[Page images with their extracted text]

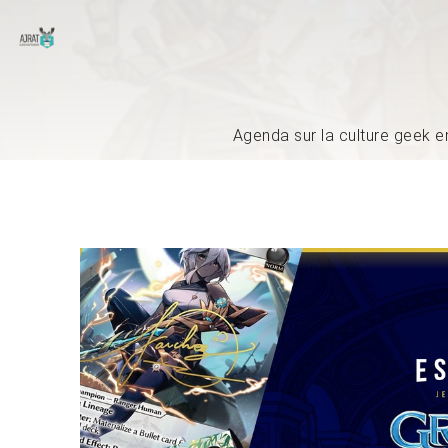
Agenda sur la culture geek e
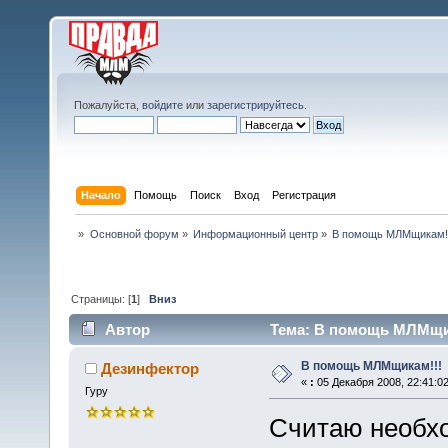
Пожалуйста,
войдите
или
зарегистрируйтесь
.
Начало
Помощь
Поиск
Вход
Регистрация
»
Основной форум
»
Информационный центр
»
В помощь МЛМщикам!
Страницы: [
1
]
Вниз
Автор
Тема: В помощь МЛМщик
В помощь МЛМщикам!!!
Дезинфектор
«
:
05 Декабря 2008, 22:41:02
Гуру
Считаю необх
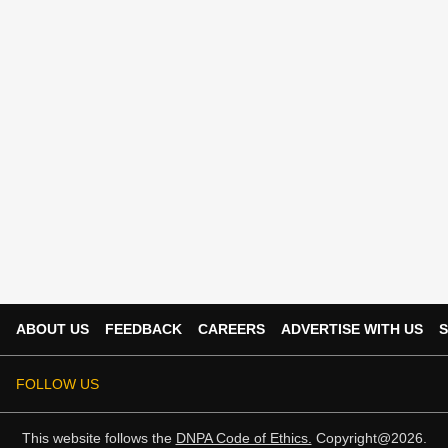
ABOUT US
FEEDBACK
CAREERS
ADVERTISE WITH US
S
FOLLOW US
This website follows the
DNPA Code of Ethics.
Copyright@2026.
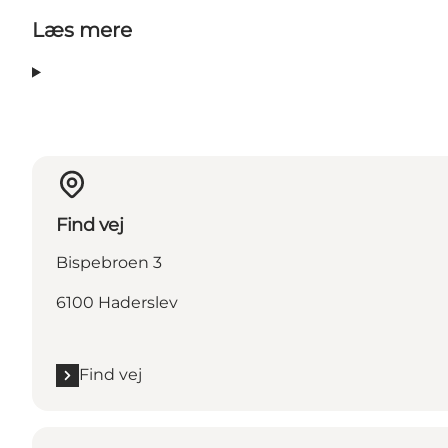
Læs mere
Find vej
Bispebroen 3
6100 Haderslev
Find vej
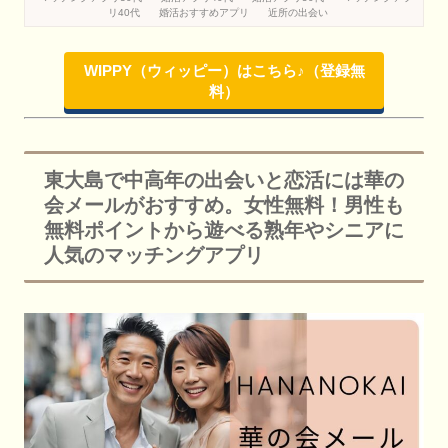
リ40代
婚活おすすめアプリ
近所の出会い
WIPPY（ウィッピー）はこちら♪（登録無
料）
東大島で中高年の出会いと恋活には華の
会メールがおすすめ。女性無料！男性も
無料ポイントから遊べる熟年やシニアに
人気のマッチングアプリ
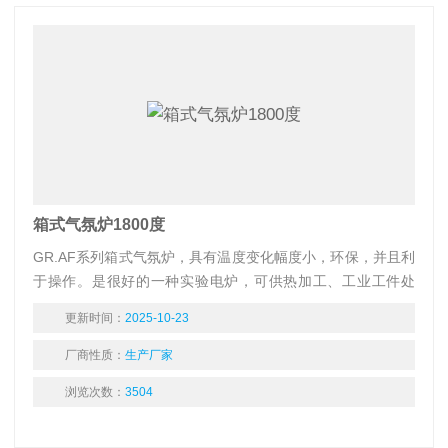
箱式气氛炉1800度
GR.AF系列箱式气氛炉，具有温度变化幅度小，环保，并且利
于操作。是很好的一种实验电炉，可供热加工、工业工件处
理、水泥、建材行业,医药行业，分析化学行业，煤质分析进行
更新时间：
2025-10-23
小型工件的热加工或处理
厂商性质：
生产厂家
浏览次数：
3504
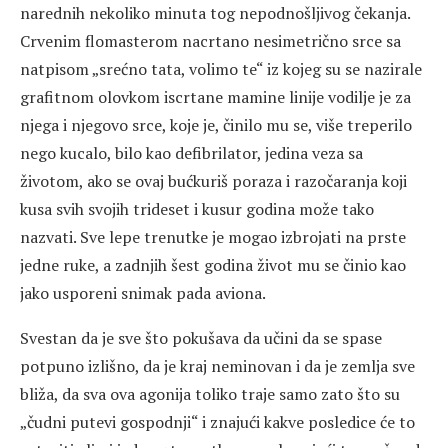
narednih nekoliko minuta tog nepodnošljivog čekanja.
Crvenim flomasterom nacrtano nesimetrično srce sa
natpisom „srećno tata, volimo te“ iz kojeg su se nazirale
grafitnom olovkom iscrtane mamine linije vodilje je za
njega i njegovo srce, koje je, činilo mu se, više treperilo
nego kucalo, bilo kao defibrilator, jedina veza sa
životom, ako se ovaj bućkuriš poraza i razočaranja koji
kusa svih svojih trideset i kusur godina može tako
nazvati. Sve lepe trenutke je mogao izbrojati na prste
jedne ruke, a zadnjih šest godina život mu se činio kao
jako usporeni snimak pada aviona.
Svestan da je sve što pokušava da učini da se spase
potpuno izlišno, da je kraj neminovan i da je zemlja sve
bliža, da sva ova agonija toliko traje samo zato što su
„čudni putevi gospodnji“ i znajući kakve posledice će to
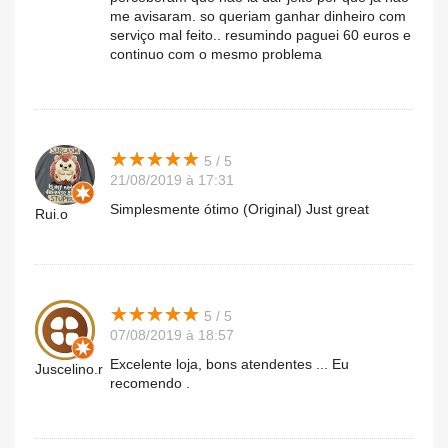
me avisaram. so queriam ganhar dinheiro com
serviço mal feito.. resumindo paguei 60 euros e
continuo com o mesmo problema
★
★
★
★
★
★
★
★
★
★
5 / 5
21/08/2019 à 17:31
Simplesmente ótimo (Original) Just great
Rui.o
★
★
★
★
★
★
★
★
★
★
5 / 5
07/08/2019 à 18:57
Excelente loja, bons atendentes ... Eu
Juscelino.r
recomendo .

● Task details: Write out every line of text from all the items above, leaving out the pictures.

● Result of the task:
Agenda sur la culture geek e
Пожалуйста,
войдите
или
зарегистрируйтесь
.
Начало
Помощь
Поиск
Вход
Регистрация
»
Основной форум
»
Информационный центр
»
В помощь МЛМщикам!
Страницы: [
1
]
Вниз
Автор
Тема: В помощь МЛМщик
В помощь МЛМщикам!!!
Дезинфектор
«
:
05 Декабря 2008, 22:41:02
Гуру
Считаю необх
ABOUT US
FEEDBACK
CAREERS
ADVERTISE WITH US
S
FOLLOW US
This website follows the
DNPA Code of Ethics.
Copyright@2026.
Læs mere
Find vej
Bispebroen 3
6100 Haderslev
Find vej
リ40代
婚活おすすめアプリ
近所の出会い
WIPPY（ウィッピー）はこちら♪（登録無
料）
東大島で中高年の出会いと恋活には華の
会メールがおすすめ。女性無料！男性も
無料ポイントから遊べる熟年やシニアに
人気のマッチングアプリ
箱式气氛炉1800度
GR.AF系列箱式气氛炉，具有温度变化幅度小，环保，并且利
于操作。是很好的一种实验电炉，可供热加工、工业工件处
理、水泥、建材行业,医药行业，分析化学行业，煤质分析进行
更新时间：
2025-10-23
小型工件的热加工或处理
厂商性质：
生产厂家
浏览次数：
3504
narednih nekoliko minuta tog nepodnošljivog čekanja.
Crvenim flomasterom nacrtano nesimetrično srce sa
natpisom „srećno tata, volimo te“ iz kojeg su se nazirale
grafitnom olovkom iscrtane mamine linije vodilje je za
njega i njegovo srce, koje je, činilo mu se, više treperilo
nego kucalo, bilo kao defibrilator, jedina veza sa
životom, ako se ovaj bućkuriš poraza i razočaranja koji
kusa svih svojih trideset i kusur godina može tako
nazvati. Sve lepe trenutke je mogao izbrojati na prste
jedne ruke, a zadnjih šest godina život mu se činio kao
jako usporeni snimak pada aviona.
Svestan da je sve što pokušava da učini da se spase
potpuno izlišno, da je kraj neminovan i da je zemlja sve
bliža, da sva ova agonija toliko traje samo zato što su
„čudni putevi gospodnji“ i znajući kakve posledice će to
me avisaram. so queriam ganhar dinheiro com
serviço mal feito.. resumindo paguei 60 euros e
continuo com o mesmo problema
★
★
★
★
★
★
★
★
★
★
5 / 5
21/08/2019 à 17:31
Simplesmente ótimo (Original) Just great
Rui.o
★
★
★
★
★
★
★
★
★
★
5 / 5
07/08/2019 à 18:57
Excelente loja, bons atendentes ... Eu
Juscelino.r
recomendo .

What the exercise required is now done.